Stored rows
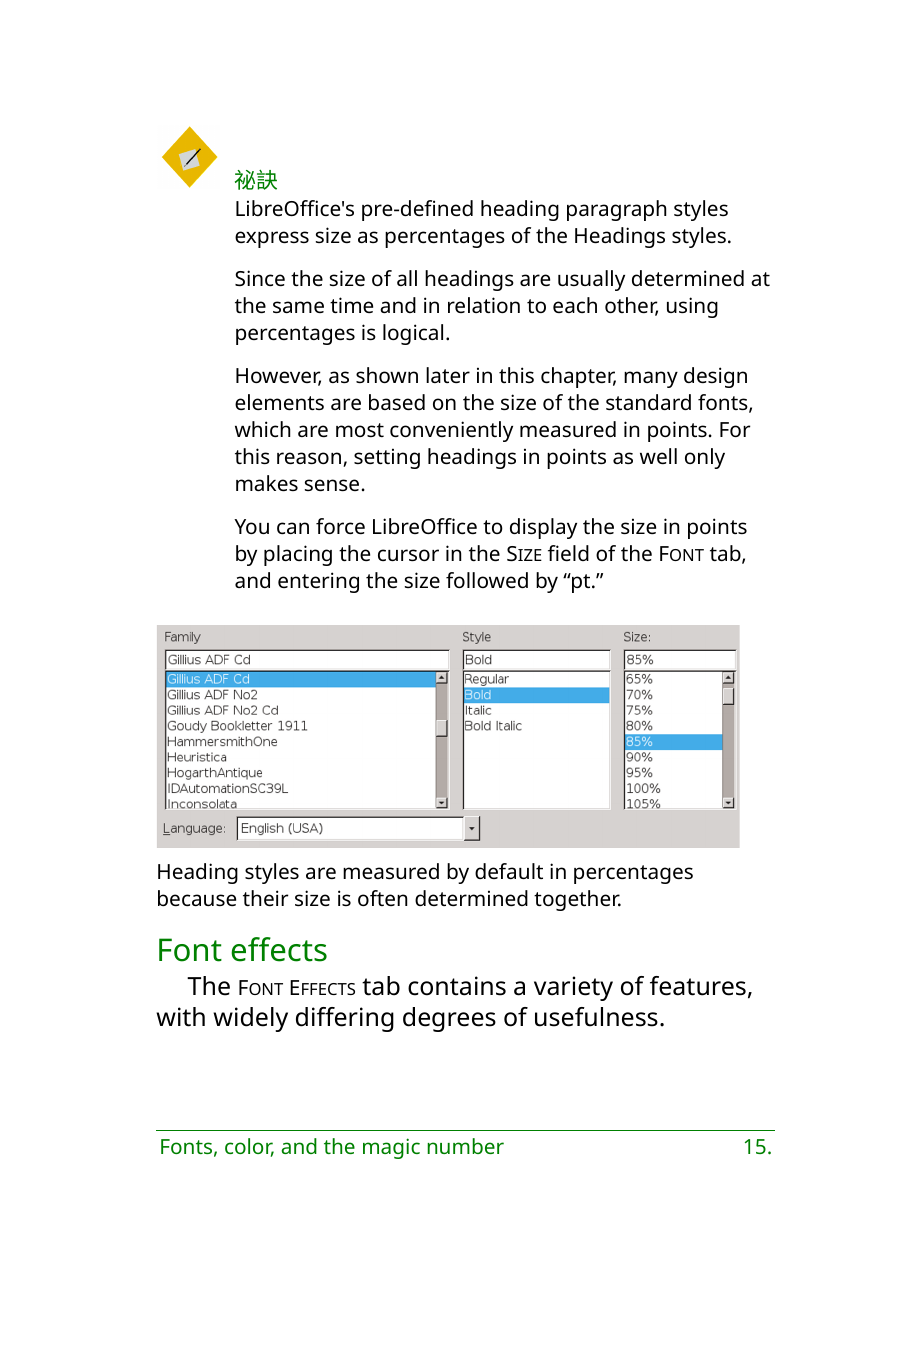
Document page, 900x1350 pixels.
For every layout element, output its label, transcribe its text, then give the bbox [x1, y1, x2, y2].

table_header [156, 625, 775, 850]
list 祕訣 [156, 125, 775, 195]
text You can force LibreOffice to display the size in points by placing the cursor in the Size field of the Font tab, and entering the size followed by “pt.” [234, 512, 775, 594]
table_cell Heading styles are measured by default in percentages because their size is often determined together. [156, 850, 775, 912]
text However, as shown later in this chapter, many design elements are based on the size of the standard fonts, which are most conveniently measured in points. For this reason, setting headings in points as well only makes sense. [234, 361, 775, 497]
subtitle Font effects [156, 928, 775, 970]
text LibreOffice's pre-defined heading paragraph styles express size as percentages of the Headings styles. [234, 195, 775, 249]
text Since the size of all headings are usually determined at the same time and in relation to each other, using percentages is logical. [234, 264, 775, 346]
picture [156, 625, 740, 848]
text The Font Effects tab contains a variety of features, with widely differing degrees of usefulness. [156, 970, 775, 1033]
picture [157, 125, 220, 189]
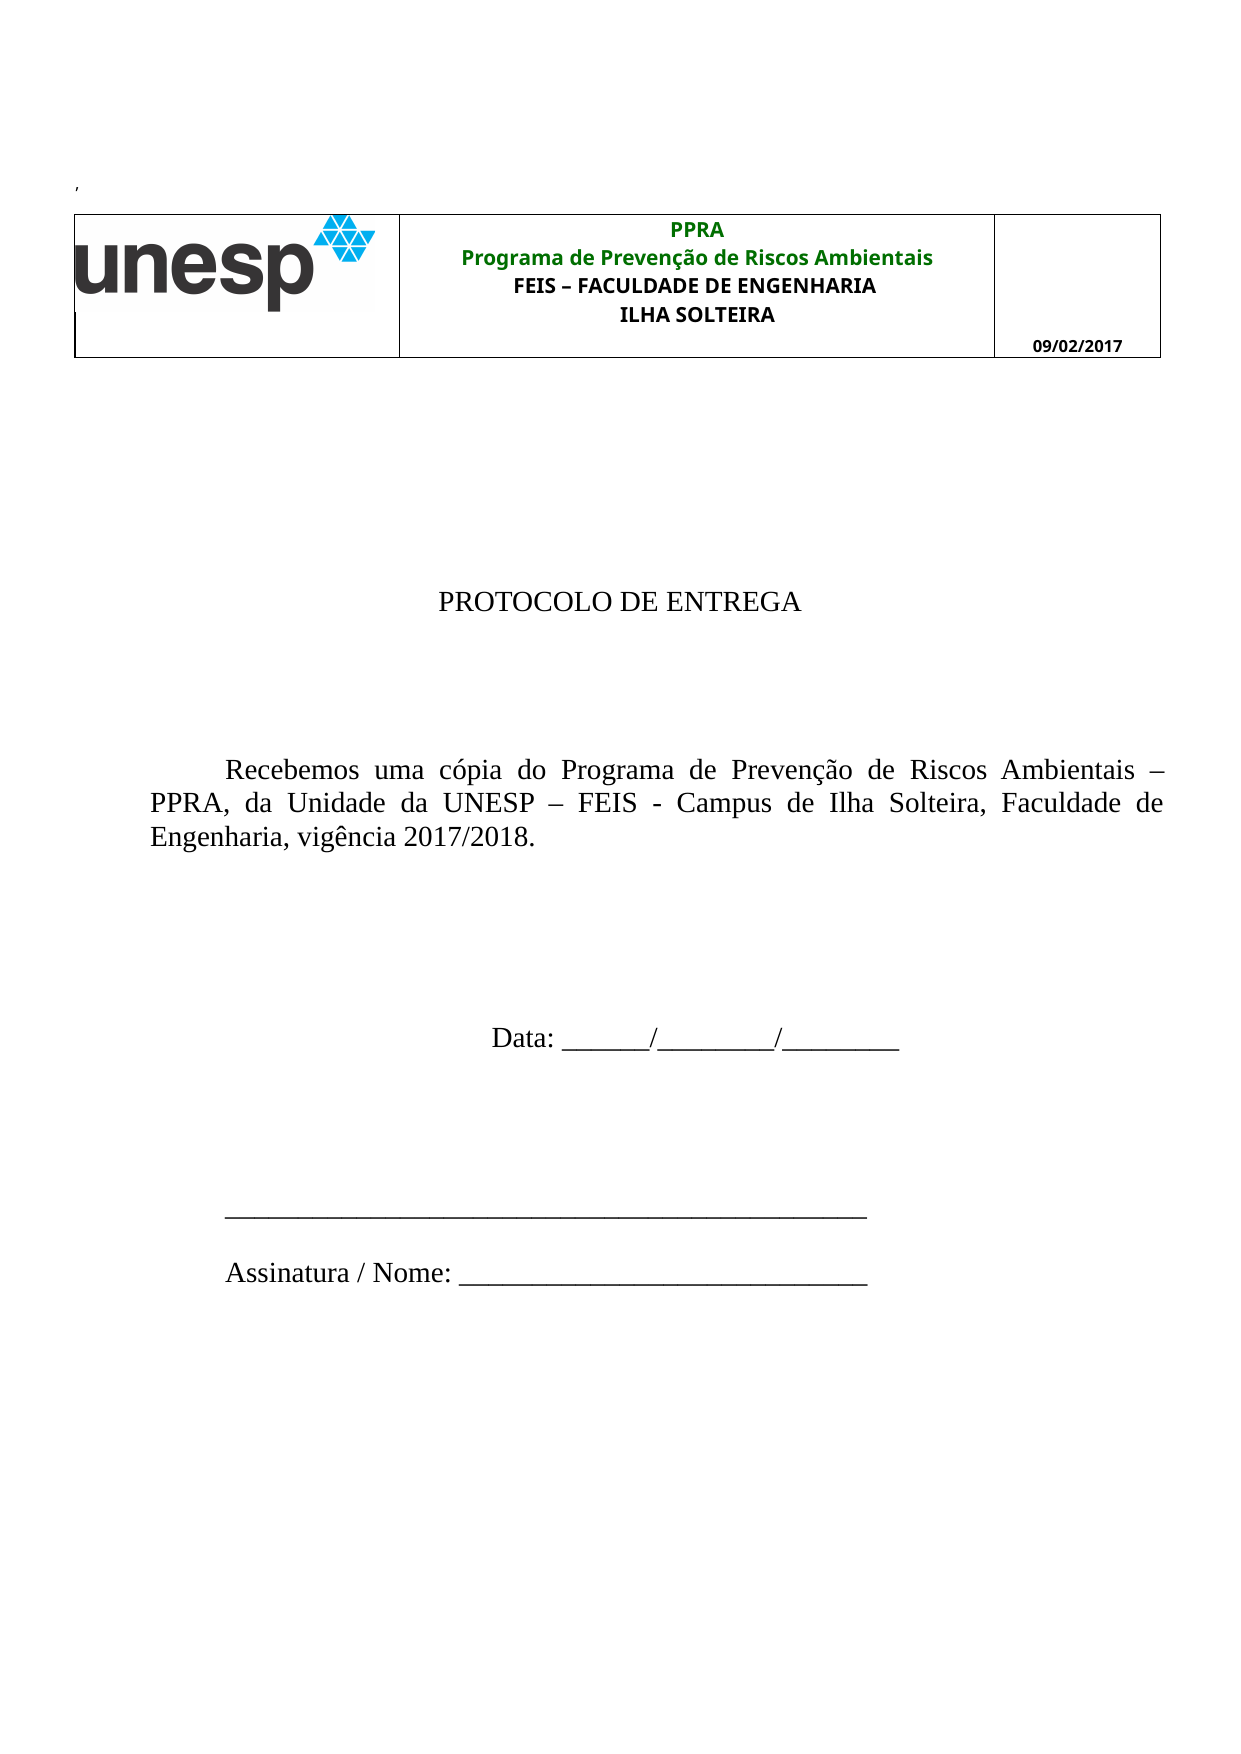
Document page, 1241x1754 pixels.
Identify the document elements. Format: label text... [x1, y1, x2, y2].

text , [75, 172, 1165, 194]
text Data: ______/________/________ [150, 1020, 1165, 1054]
table_header 09/02/2017 [995, 215, 1160, 357]
text Assinatura / Nome: ____________________________ [150, 1255, 1165, 1288]
text Recebemos uma cópia do Programa de Prevenção de Riscos Ambientais – PPRA, da Unidade da UNESP – FEIS - Campus de Ilha Solteira, Faculdade de Engenharia, vigência 2017/2018. [150, 752, 1165, 852]
text PROTOCOLO DE ENTREGA [75, 584, 1165, 618]
picture [75, 215, 375, 312]
table_header [76, 215, 399, 357]
table_header PPRA Programa de Prevenção de Riscos Ambientais FEIS – FACULDADE DE ENGENHARIA ILHA SOLTEIRA [400, 215, 994, 357]
text ____________________________________________ [150, 1188, 1165, 1221]
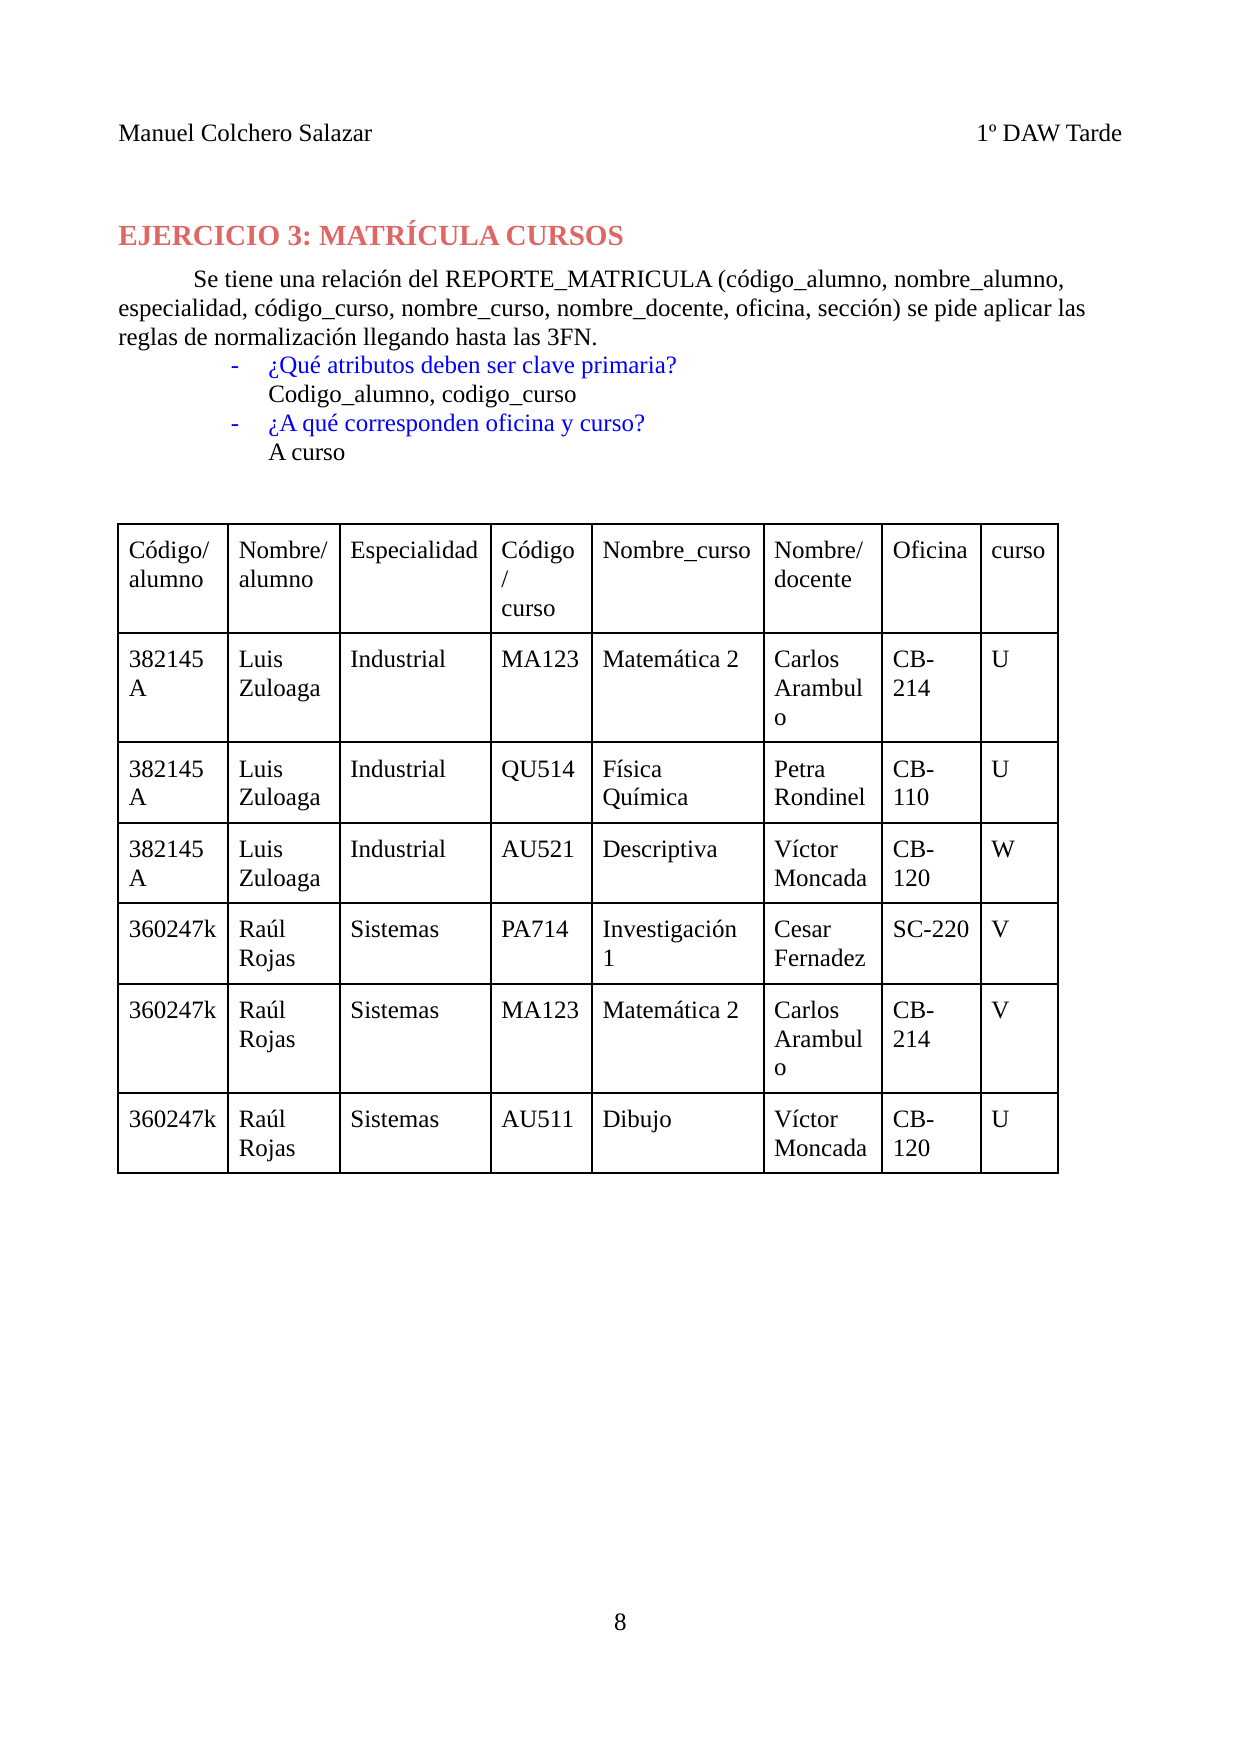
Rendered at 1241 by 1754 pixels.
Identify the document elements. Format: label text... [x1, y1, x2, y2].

table_cell Carlos Arambulo [765, 634, 881, 741]
table_header Nombre/ alumno [229, 525, 339, 632]
table_cell Matemática 2 [593, 985, 763, 1092]
table_cell Industrial [341, 824, 490, 902]
table_cell PA714 [492, 904, 591, 982]
table_cell 382145A [119, 824, 227, 902]
table_cell CB-214 [883, 985, 980, 1092]
table_cell 360247k [119, 904, 227, 982]
table_cell 382145A [119, 634, 227, 741]
table_cell CB-120 [883, 1094, 980, 1172]
table_cell 382145A [119, 743, 227, 822]
table_cell Dibujo [593, 1094, 763, 1172]
table_cell W [982, 824, 1057, 902]
list ¿A qué corresponden oficina y curso? [231, 408, 1122, 437]
table_cell U [982, 743, 1057, 822]
table_cell QU514 [492, 743, 591, 822]
table_cell V [982, 985, 1057, 1092]
table_cell Sistemas [341, 985, 490, 1092]
table_cell Luis Zuloaga [229, 824, 339, 902]
table_cell Luis Zuloaga [229, 743, 339, 822]
table_cell 360247k [119, 985, 227, 1092]
table_cell CB-214 [883, 634, 980, 741]
table_cell Sistemas [341, 904, 490, 982]
table_header Especialidad [341, 525, 490, 632]
table_cell Matemática 2 [593, 634, 763, 741]
table_cell 360247k [119, 1094, 227, 1172]
table_cell U [982, 634, 1057, 741]
table_cell MA123 [492, 634, 591, 741]
table_cell Investigación 1 [593, 904, 763, 982]
table_cell MA123 [492, 985, 591, 1092]
list ¿Qué atributos deben ser clave primaria? [231, 350, 1122, 379]
table_cell Sistemas [341, 1094, 490, 1172]
table_cell Descriptiva [593, 824, 763, 902]
table_cell V [982, 904, 1057, 982]
table_cell CB-110 [883, 743, 980, 822]
table_cell Física Química [593, 743, 763, 822]
list A curso [231, 437, 1122, 465]
table_cell Víctor Moncada [765, 824, 881, 902]
text Se tiene una relación del REPORTE_MATRICULA (código_alumno, nombre_alumno, especialidad, código_curso, nombre_curso, nombre_docente, oficina, sección) se pide aplicar las reglas de normalización llegando hasta las 3FN. [118, 264, 1122, 350]
table_cell CB-120 [883, 824, 980, 902]
table_cell Cesar Fernadez [765, 904, 881, 982]
table_header Nombre_curso [593, 525, 763, 632]
table_header Oficina [883, 525, 980, 632]
table_header Código/ alumno [119, 525, 227, 632]
table_cell AU521 [492, 824, 591, 902]
table_cell Víctor Moncada [765, 1094, 881, 1172]
table_header Código/ curso [492, 525, 591, 632]
table_header curso [982, 525, 1057, 632]
list Codigo_alumno, codigo_curso [231, 379, 1122, 408]
table_cell Raúl Rojas [229, 1094, 339, 1172]
table_cell AU511 [492, 1094, 591, 1172]
table_cell U [982, 1094, 1057, 1172]
table_cell Carlos Arambulo [765, 985, 881, 1092]
table_cell Industrial [341, 743, 490, 822]
table_header Nombre/ docente [765, 525, 881, 632]
table_cell SC-220 [883, 904, 980, 982]
table_cell Industrial [341, 634, 490, 741]
table_cell Raúl Rojas [229, 904, 339, 982]
table_cell Raúl Rojas [229, 985, 339, 1092]
table_cell Petra Rondinel [765, 743, 881, 822]
subtitle EJERCICIO 3: MATRÍCULA CURSOS [118, 218, 1122, 252]
table_cell Luis Zuloaga [229, 634, 339, 741]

Set exercise
Count the lines of the data that contain the string "Industrial", treating uppercase and lowercase as different, and reply with only the number.

Full answer
3